WORKING DATA
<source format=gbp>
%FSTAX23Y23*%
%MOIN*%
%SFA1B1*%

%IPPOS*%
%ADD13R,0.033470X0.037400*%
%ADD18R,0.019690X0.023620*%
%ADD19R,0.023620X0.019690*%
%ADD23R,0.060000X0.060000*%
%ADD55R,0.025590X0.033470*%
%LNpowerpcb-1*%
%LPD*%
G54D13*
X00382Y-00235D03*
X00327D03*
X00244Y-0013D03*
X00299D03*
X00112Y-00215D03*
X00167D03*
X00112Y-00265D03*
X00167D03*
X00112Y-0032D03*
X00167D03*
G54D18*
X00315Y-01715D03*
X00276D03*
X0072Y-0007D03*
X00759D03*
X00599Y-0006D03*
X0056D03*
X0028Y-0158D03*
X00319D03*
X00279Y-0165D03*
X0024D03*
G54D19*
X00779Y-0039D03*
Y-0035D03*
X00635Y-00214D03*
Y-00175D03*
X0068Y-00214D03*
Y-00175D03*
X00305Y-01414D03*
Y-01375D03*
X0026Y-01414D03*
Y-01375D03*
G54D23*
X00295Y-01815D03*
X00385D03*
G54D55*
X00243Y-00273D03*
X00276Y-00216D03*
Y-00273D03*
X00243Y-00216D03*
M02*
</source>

--

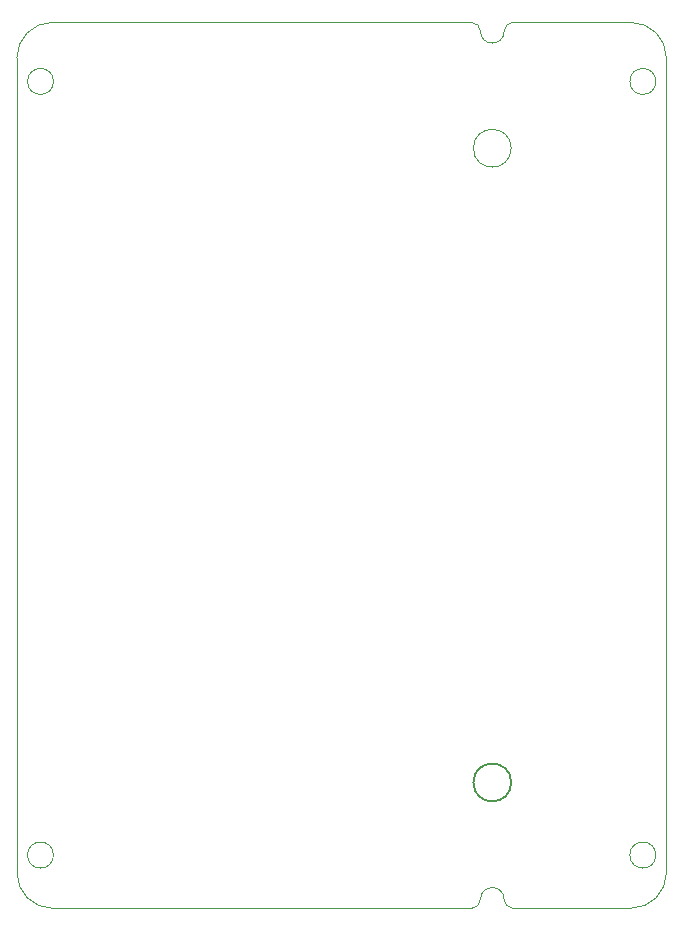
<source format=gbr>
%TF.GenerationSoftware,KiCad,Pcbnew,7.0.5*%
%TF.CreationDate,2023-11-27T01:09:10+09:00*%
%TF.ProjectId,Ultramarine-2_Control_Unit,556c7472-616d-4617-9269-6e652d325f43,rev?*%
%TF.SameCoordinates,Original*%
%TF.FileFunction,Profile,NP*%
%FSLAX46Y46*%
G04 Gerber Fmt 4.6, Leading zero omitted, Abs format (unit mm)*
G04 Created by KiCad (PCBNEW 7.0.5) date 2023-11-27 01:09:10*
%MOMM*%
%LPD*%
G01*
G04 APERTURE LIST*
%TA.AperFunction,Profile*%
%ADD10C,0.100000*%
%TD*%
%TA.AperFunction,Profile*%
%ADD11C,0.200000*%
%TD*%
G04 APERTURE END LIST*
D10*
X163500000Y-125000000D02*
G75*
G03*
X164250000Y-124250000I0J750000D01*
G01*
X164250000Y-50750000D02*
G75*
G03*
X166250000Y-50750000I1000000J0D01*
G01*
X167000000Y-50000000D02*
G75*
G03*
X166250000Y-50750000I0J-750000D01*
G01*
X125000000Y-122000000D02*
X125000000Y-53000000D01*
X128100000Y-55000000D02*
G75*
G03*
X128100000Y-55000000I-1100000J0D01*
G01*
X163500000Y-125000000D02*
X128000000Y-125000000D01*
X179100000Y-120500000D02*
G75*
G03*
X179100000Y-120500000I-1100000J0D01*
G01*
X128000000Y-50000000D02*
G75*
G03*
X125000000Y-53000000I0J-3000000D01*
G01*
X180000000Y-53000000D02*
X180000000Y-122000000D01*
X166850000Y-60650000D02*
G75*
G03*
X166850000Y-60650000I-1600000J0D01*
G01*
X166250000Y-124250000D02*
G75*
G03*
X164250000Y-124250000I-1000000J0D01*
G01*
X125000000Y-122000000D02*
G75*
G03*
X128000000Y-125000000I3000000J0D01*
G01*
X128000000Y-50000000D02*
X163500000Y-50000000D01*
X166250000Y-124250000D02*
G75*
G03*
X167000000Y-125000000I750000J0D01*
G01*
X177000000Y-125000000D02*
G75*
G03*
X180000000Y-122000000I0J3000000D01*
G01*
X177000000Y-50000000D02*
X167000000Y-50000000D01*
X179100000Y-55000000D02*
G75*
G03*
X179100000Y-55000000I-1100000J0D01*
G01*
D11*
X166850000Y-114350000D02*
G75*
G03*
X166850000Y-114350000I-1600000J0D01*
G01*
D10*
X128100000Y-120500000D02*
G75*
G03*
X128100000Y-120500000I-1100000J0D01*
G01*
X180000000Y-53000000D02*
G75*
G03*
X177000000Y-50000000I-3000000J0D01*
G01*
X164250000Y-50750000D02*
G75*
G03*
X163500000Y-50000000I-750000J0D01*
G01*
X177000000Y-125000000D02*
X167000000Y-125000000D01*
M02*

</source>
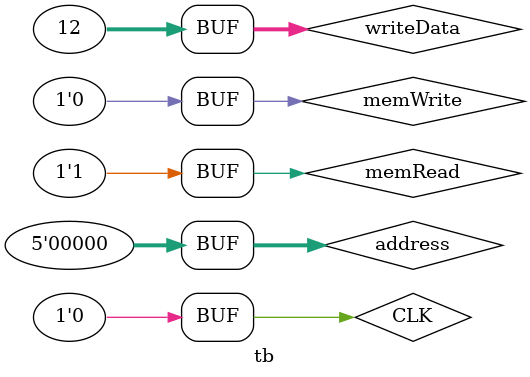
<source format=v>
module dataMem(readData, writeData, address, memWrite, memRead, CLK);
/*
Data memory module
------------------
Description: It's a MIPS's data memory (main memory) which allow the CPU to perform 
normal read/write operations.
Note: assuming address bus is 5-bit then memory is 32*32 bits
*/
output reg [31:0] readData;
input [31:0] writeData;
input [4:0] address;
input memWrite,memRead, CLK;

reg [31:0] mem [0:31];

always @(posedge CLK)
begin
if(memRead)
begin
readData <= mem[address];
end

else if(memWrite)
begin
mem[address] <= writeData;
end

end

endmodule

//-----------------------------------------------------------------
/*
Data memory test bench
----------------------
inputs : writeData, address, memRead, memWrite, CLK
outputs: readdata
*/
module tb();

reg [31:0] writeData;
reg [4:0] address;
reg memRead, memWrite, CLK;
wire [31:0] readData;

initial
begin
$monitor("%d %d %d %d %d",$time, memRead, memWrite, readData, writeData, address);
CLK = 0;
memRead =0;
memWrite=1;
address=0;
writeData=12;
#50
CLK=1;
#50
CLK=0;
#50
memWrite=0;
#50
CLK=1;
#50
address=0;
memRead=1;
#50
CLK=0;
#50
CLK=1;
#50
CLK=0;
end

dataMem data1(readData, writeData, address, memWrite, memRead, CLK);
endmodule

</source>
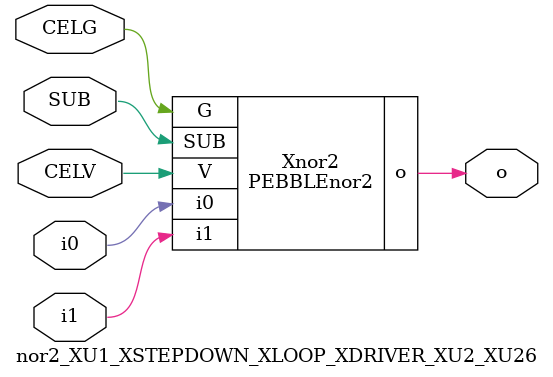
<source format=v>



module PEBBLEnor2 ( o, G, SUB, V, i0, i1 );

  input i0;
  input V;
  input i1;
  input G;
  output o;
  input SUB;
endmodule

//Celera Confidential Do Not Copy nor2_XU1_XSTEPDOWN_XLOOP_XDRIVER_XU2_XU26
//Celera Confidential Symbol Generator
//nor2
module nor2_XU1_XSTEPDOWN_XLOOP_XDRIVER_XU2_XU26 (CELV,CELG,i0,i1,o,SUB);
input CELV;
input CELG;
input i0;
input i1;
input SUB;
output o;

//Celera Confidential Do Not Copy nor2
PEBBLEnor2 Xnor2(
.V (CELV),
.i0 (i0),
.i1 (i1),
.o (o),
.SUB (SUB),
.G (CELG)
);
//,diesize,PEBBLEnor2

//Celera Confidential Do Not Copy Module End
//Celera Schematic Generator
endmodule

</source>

ASSIGNMENT
The word "Confidential" appears in some lines of the records. Please work out how many and reply with that number only.

RESPONSE BOX
4